Addressing a recent training session for government supervisors and Communist Party of China discipline inspectors, Wu Guanzheng, secretary of the CPC's Central Discipline Inspection Commission, vowed to have corrupt officials find their political careers ruined, their family fortunes lost, and that it is too late to repent.
That is the harshest language we have ever heard from the nation's top corruption buster.
If such resolve is implemented faithfully in handling corruption cases, it surely would constitute the kind of deterrence Wu envisaged.
He urged official government supervisors and Party inspectors to dig deeper to ferret out corrupt elements and apply greater pressure upon them. He even cited the approach of Hua Tuo, a legendary Chinese doctor known to have scraped the patient's bones to cure an infection, to illustrate the need for a drastic antidote to corruption.
Wu's words belie the national leadership's eagerness to get rid of an annoying thorn in its side: corruption scandals have turned out to be a damaging threat to the Party's and government's images and credibility, seriously eroding public confidence.
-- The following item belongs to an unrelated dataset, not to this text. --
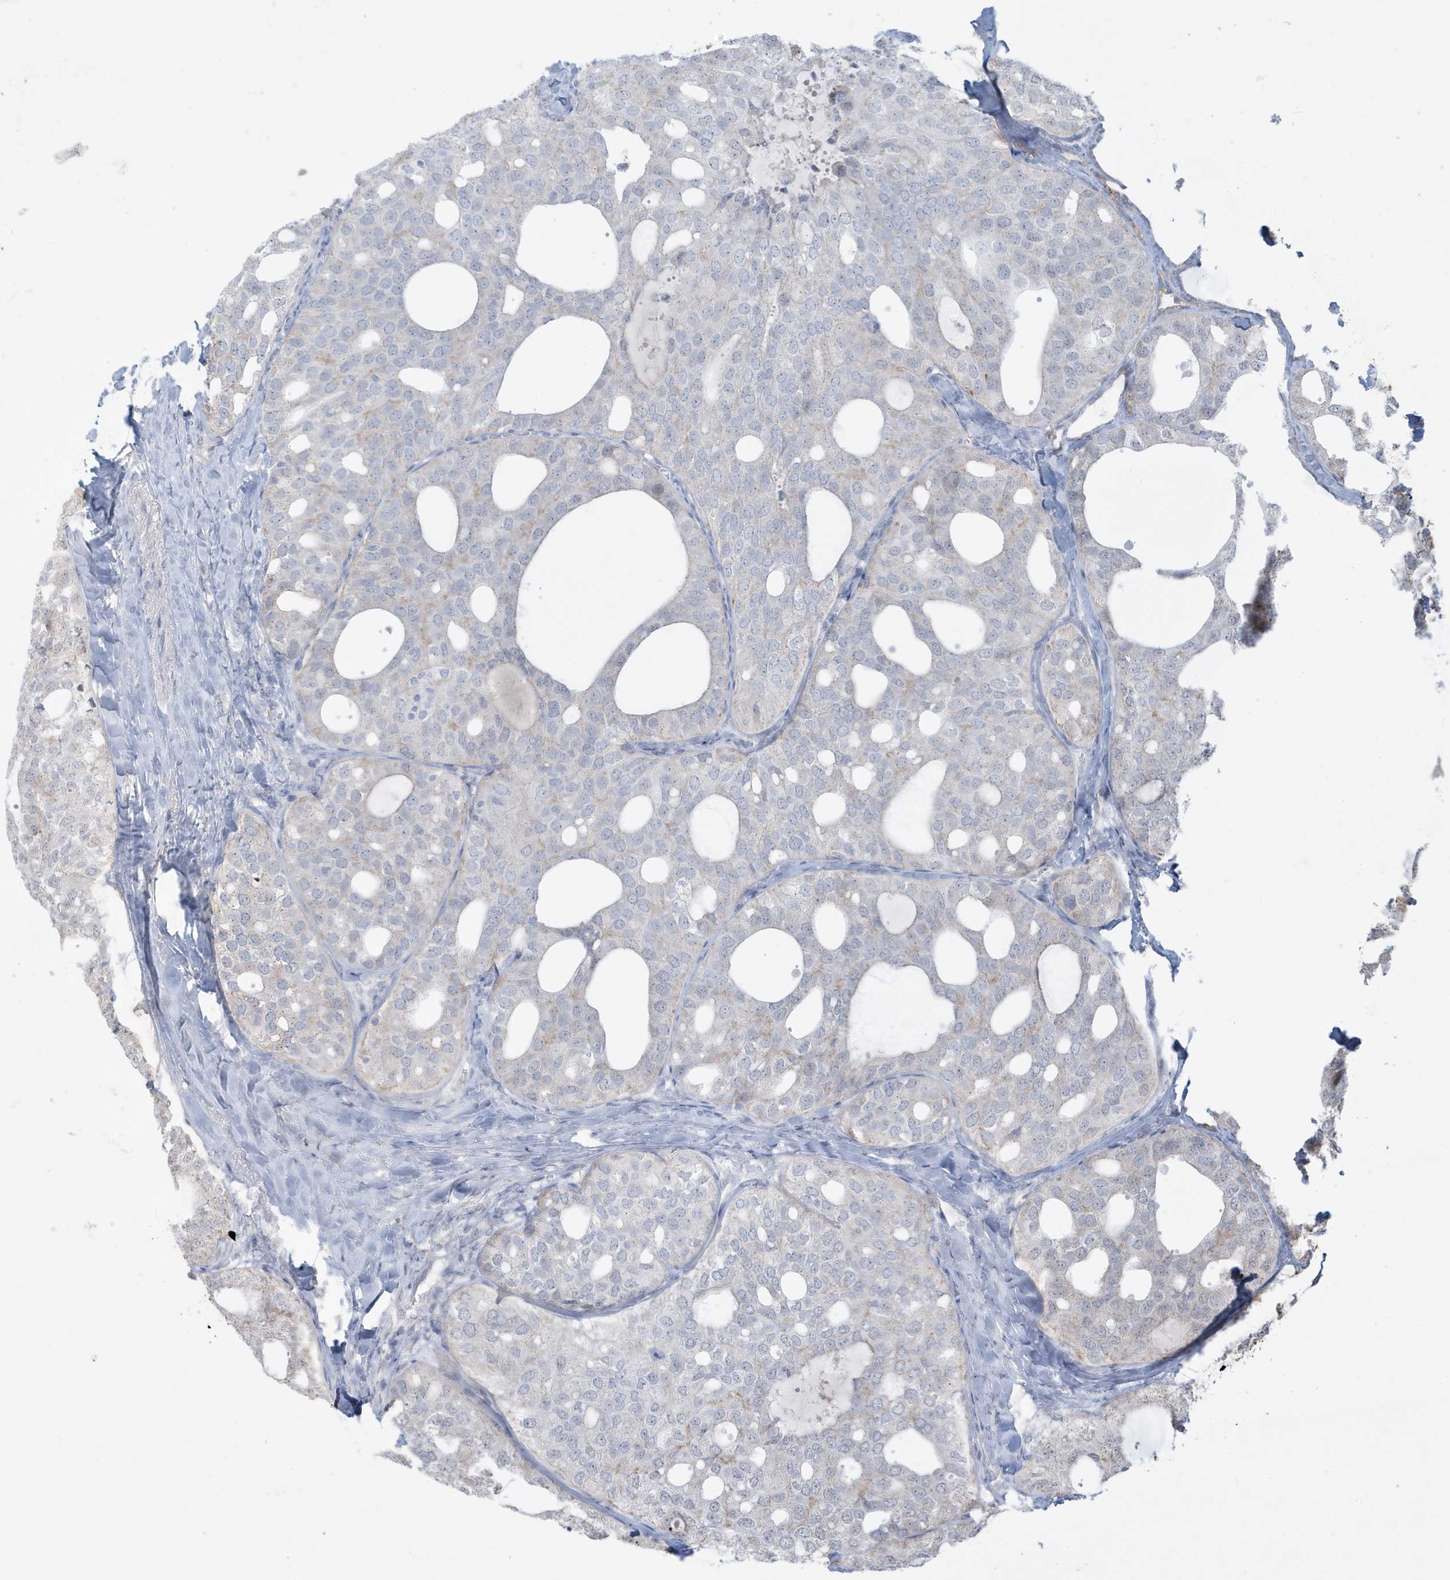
{"staining": {"intensity": "negative", "quantity": "none", "location": "none"}, "tissue": "thyroid cancer", "cell_type": "Tumor cells", "image_type": "cancer", "snomed": [{"axis": "morphology", "description": "Follicular adenoma carcinoma, NOS"}, {"axis": "topography", "description": "Thyroid gland"}], "caption": "There is no significant staining in tumor cells of follicular adenoma carcinoma (thyroid).", "gene": "FNDC1", "patient": {"sex": "male", "age": 75}}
Party and government officials' easy access to public resources plus the lack of oversight in the disposal of such resources has resulted in rent-seeking by public servants.
To be fair to the authorities, they have said and done a lot about corruption. Never before have we heard of so many corrupt officials uncovered and dealt with. Never before has anti-corruption as a policy initiative commanded such prominence in official rhetoric.
But perhaps because many corruption scandals ended up failing to meet the angry public's anticipation of severe punishments, there is the popular impression that corrupt officials have more or less received lenient treatment.
Wu's pledge is a positive resonance of the calls for harsh penalties to make unruly public officials in awe of the law. Raising the cost of a certain offence has the potential to boost the law's validity and deterrence. Not to mention that "punish one and deter a hundred" is a time-honored formula in the nation's judicial tradition.
Corrupt officials are not qualified for public service. Illegally obtained public wealth must be taken back. And it is good to cultivate in public servants the feeling that it is too costly to engage in corruption.
But a more imperative need in our law enforcement is to make sure that all who violate the law are brought to justice, and that every violator gets the penalty he or she deserves.
That is to say, we should first make our judiciary blind to the identity of the violator.
Be he or she an ordinary citizen or high official, he or she cannot anticipate differential treatment just because of who he or she is.